WHAT THE EXERCISE ASKS:
Please repeat exactly the lines below from the one containing "[97,207,217,230] Cahiner ->" down to the one containing "(254, 601) none -> [523,272,535,290] $", both included, and nothing else.

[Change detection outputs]
------------------------------

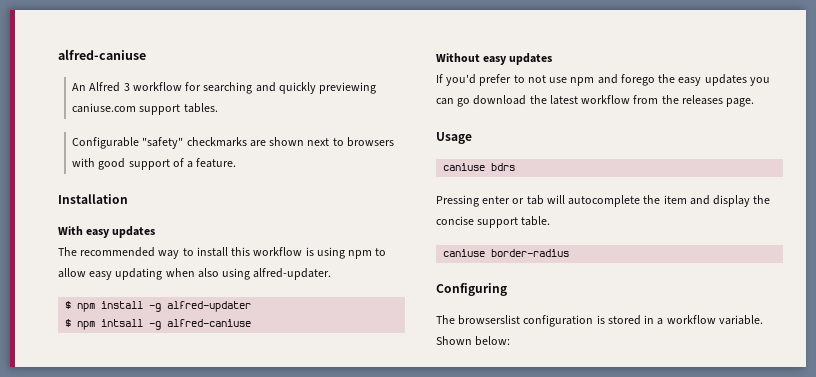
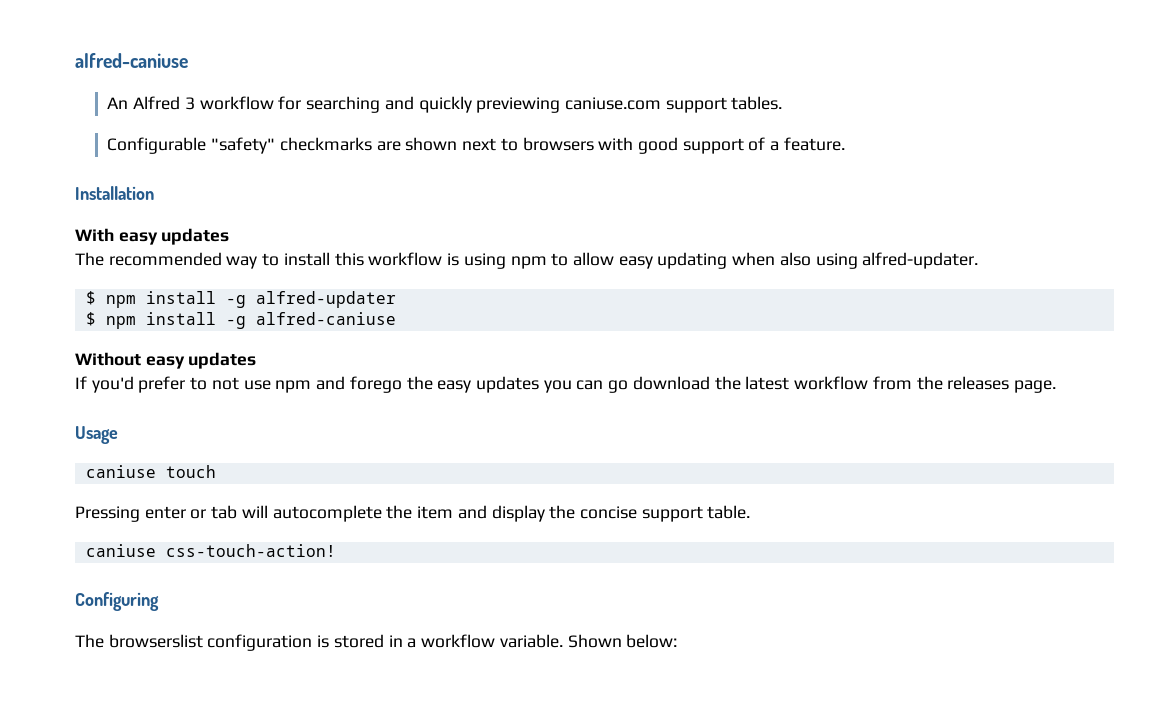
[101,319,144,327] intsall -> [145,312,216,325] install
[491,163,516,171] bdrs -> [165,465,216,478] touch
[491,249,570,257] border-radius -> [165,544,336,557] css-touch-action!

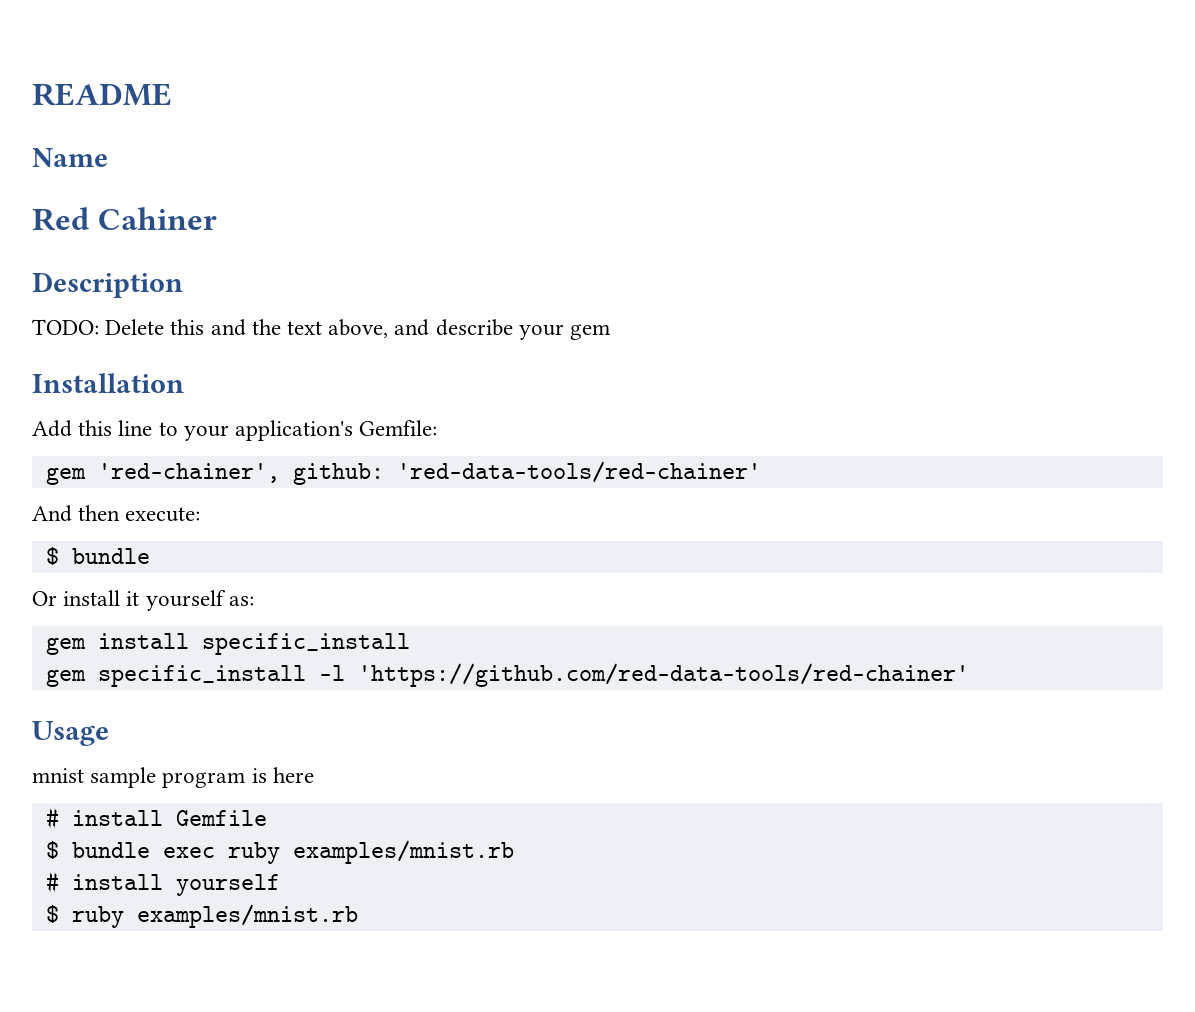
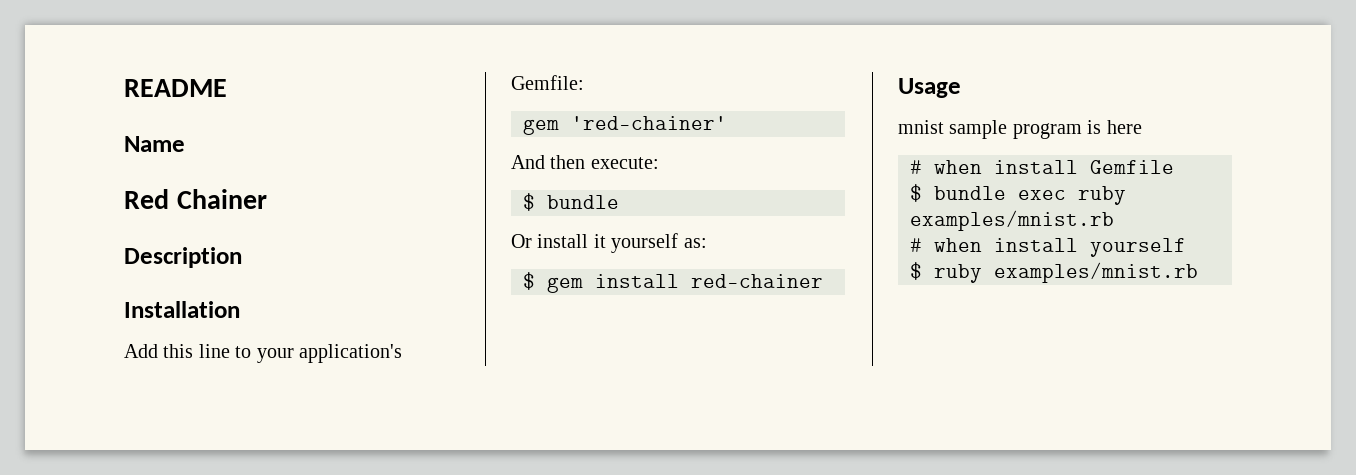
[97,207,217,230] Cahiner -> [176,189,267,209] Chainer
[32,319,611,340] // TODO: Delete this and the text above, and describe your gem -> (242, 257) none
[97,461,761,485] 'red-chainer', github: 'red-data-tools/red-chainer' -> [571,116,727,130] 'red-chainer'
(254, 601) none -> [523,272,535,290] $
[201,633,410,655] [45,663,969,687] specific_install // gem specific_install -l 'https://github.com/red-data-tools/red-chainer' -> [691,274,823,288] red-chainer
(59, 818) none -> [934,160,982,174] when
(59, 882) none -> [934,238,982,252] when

------------------------------

ANSWER TO THIS PROBLEM:
[97,207,217,230] Cahiner -> [176,189,267,209] Chainer
[32,319,611,340] // TODO: Delete this and the text above, and describe your gem -> (242, 257) none
[97,461,761,485] 'red-chainer', github: 'red-data-tools/red-chainer' -> [571,116,727,130] 'red-chainer'
(254, 601) none -> [523,272,535,290] $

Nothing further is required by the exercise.